I sort of have my eye on the Armor pockethole jig. Just the jig is over $130 though & I'm wondering if it is worth it.


----------



## MrMiz (Mar 31, 2021)

dabs of clear silicone adhesive it the corners. They usually have the adhesive kind in the isle  with the glass and lexan.


----------



## dborns (Mar 31, 2021)

To those mentioning strength of the wood frame, wouldn’t gluing that glass all around basically make it really strong and one “unit”?


----------



## MrMiz (Mar 31, 2021)

dborns said:


> To those mentioning strength of the wood frame, wouldn’t gluing that glass all around basically make it really strong and one “unit”?

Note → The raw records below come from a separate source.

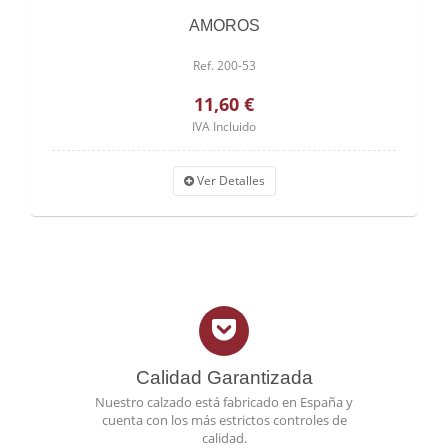
AMOROS
Ref. 200-53
11,60 €
IVA Incluido
Ver Detalles
Calidad Garantizada
Nuestro calzado está fabricado en España y
cuenta con los más estrictos controles de
calidad.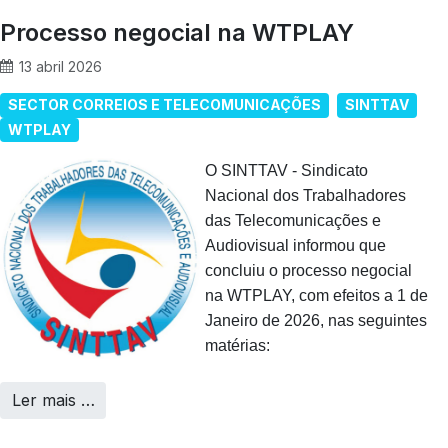
Processo negocial na WTPLAY
13 abril 2026
SECTOR CORREIOS E TELECOMUNICAÇÕES
SINTTAV
WTPLAY
O SINTTAV - Sindicato
Nacional dos Trabalhadores
das Telecomunicações e
Audiovisual informou que
concluiu o processo negocial
na WTPLAY, com efeitos a 1 de
Janeiro de 2026, nas seguintes
matérias:
Ler mais …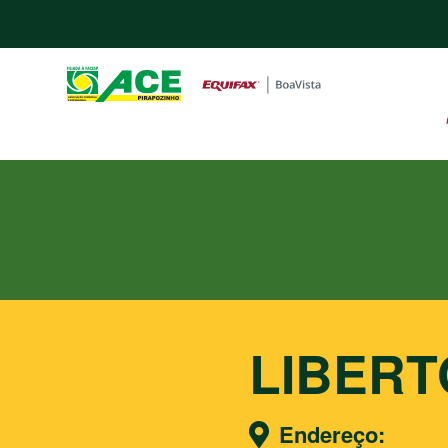
LIBER
Endereço: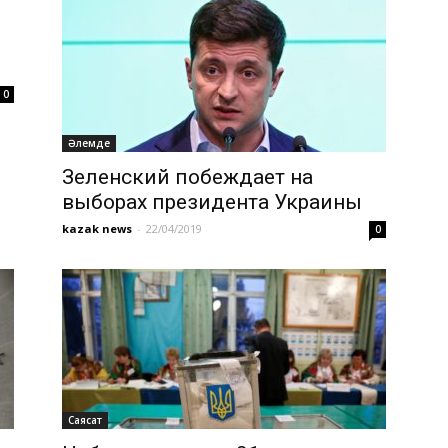
0
Әлемде
Зеленский побеждает на
выборах президента Украины
kazak news
-
22/04/2019
0
Саясат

it would... wood moves especially in a bathrooms because of heat and moisture. So as long as your ok with the "seams" or corners opening up it would be fine. I have a couple mirrors where the frame is just stuck to the mirror directly with no other attachment. Basically sicks of wood glued to the mirror in a shape.


----------



## mabloodhound (Mar 31, 2021)

The mirror frame should have had rabbits cut into the back to set the mirror into.  Could still be done with a router and then the assembly would act as one unit.


----------



## Eddie_T (Apr 1, 2021)

@dborns Will the mirror be hung with long dimension vertical or horizontal?


----------



## zannej (Apr 2, 2021)

That's what I was thinking mabloodhound. On the one I'm making I was thinking of having rabbits for the frame on all of the trim pieces and a piece of plywood that it all attaches to the back, some of that rope putty for screens along the very edges for expansion/contraction of wood (not anywhere that would be visible) and silicone to hold corners to plywood.


----------



## Eddie_T (Apr 2, 2021)

From the OPs description I think the glass extends to the frame edge top and bottom. Here's an idea that could support the glass by merely extending the bottom board ¼ to the rear. I would use a thinner board and round the front edge for a better appearance or one could box the whole frame if desired.


----------



## Eddie_T (Apr 8, 2021)

I guess we lost the OP? That seems to happen often on these threads so we never know if the problem was solved. Whatever the solution is it may help others and does interest those of us who attempt to help.


----------



## zannej (Apr 8, 2021)

Yeah. I think going off topic might have done it, but maybe OP just lost interest.


----------